Le 26 mars 2025, la Chambre des représentants des États-Unis a franchi une étape significative pour s'attaquer à l'un des défis les plus pressants de notre époque : l'écart croissant entre l'innovation technologique et la surveillance réglementaire. Le Sous-comité sur les actifs numériques, la technologie financière et l'intelligence artificielle, présidé par le représentant Bryan Steil, a convoqué une audience intitulée "Innovation à la vitesse des marchés : Comment les régulateurs suivent le rythme de la technologie."
Organisée sous l'égide plus large du Comité des services financiers de la Chambre, dirigé par le président French Hill, l'audience a rassemblé des législateurs pour confronter une tension fondamentale. Alors que le secteur privé avance à grands pas avec des percées en intelligence artificielle, des actifs numériques basés sur la blockchain et des solutions fintech, le cadre réglementaire conçu pour superviser ces innovations accuse souvent un retard de plusieurs années. Cette audience visait à explorer comment des agences comme la SEC, la CFTC et le Trésor peuvent moderniser leurs approches sans étouffer l'innovation même qui stimule la croissance économique.
Le moment est critique. Avec les cryptomonnaies gagnant en popularité, les systèmes d'IA redéfinissant la prise de décision financière et la finance décentralisée remettant en question les modèles bancaires traditionnels, les régulateurs font face à un acte d'équilibre sans précédent. Une main trop lourde risque de faire fuir l'innovation à l'étranger ; une approche trop légère invite à des dommages pour les consommateurs et à des risques systémiques. L'audience a servi de plateforme pour que les législateurs, les experts de l'industrie et les voix réglementaires tracent une voie à suivre—une voie qui embrasse l'agilité, la clarté et la collaboration.

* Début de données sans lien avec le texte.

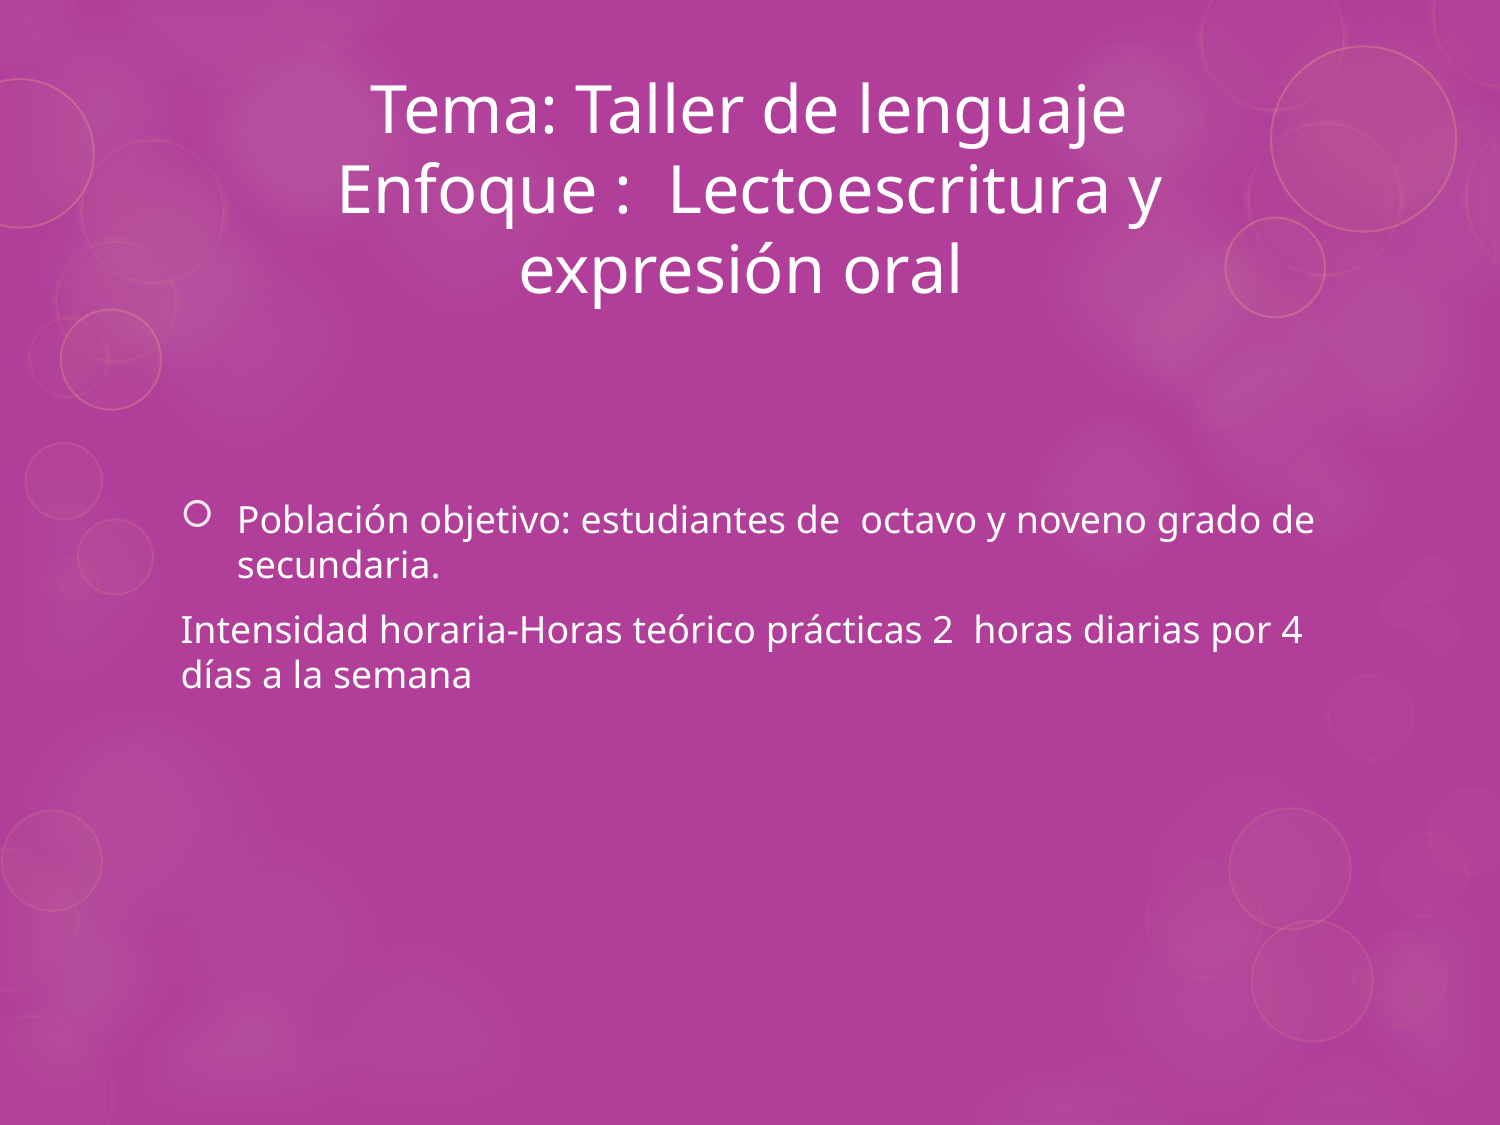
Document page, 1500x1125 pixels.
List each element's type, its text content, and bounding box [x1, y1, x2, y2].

list Población objetivo: estudiantes de octavo y noveno grado de secundaria. Intensidad horaria-Horas teórico prácticas 2 horas diarias por 4 días a la semana [165, 296, 1335, 962]
title Tema: Taller de lenguaje Enfoque : Lectoescritura y expresión oral [165, 110, 1335, 263]
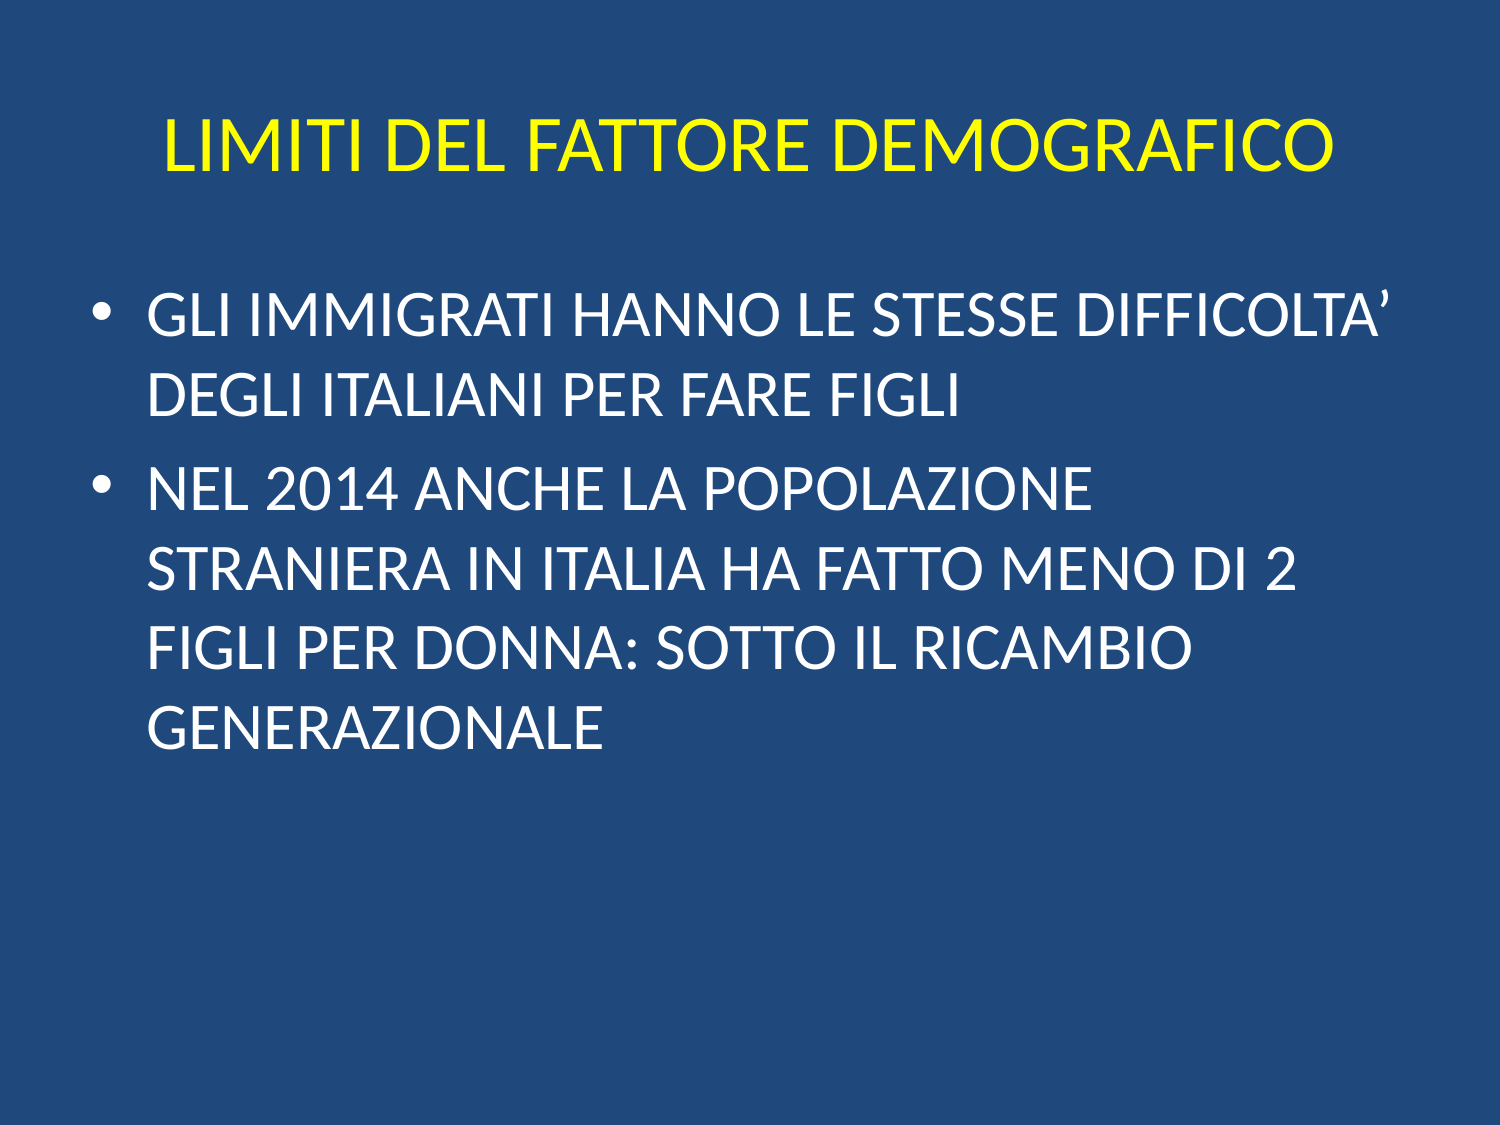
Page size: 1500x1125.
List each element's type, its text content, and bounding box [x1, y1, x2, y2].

title LIMITI DEL FATTORE DEMOGRAFICO [75, 45, 1425, 233]
list GLI IMMIGRATI HANNO LE STESSE DIFFICOLTA’ DEGLI ITALIANI PER FARE FIGLI NEL 2014 ANCHE LA POPOLAZIONE STRANIERA IN ITALIA HA FATTO MENO DI 2 FIGLI PER DONNA: SOTTO IL RICAMBIO GENERAZIONALE [75, 262, 1425, 1005]
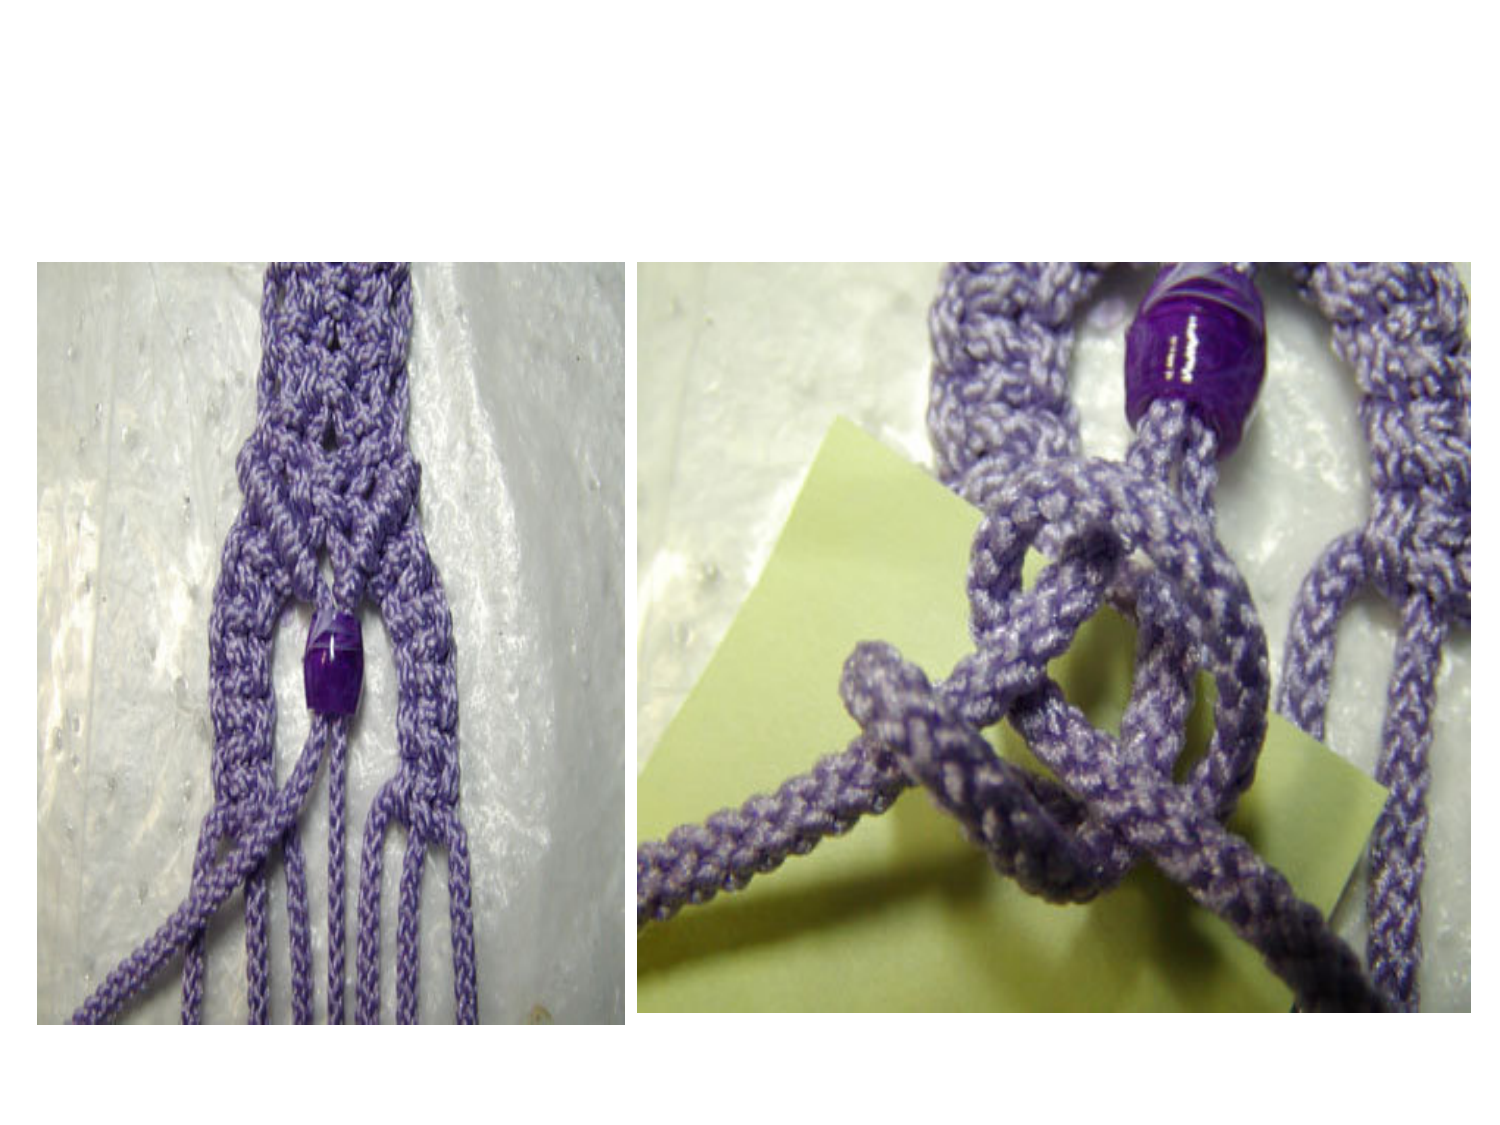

Pour l'industrie des actifs numériques en particulier, cette audience revêt une importance profonde. Les appels de longue date pour des règles claires—comme celles incarnées dans des projets de loi tels que le CLARITY Act—résonnent dans ces couloirs. Comme l'a noté un observateur, le message était clair : l'ère de la réglementation par l'application pourrait céder la place à une approche plus structurée et tournée vers l'avenir.
Alors que le sous-comité délibérait, le message plus large résonnait : dans un monde où les marchés évoluent à la vitesse du code, les régulateurs doivent apprendre à suivre le rythme ou risquer d'être complètement laissés pour compte.